Extracted records below:

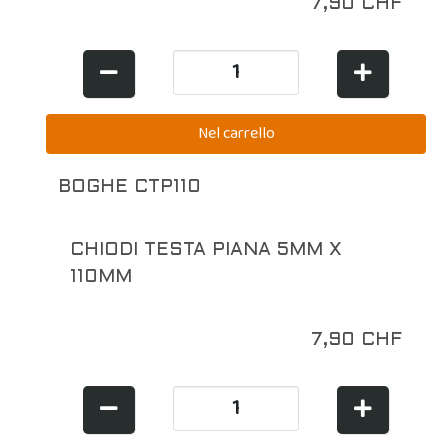
7,90 CHF
BOGHE CTP110
CHIODI TESTA PIANA 5MM X
110MM
7,90 CHF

End of Extracted records.

Assignment
Rewrite the text of the data with each "CHF" replaced by "EUR" and everything else left as it is. Leave the pictures out of your answer.

Solution to this exercise
7,90 EUR
BOGHE CTP110
CHIODI TESTA PIANA 5MM X
110MM
7,90 EUR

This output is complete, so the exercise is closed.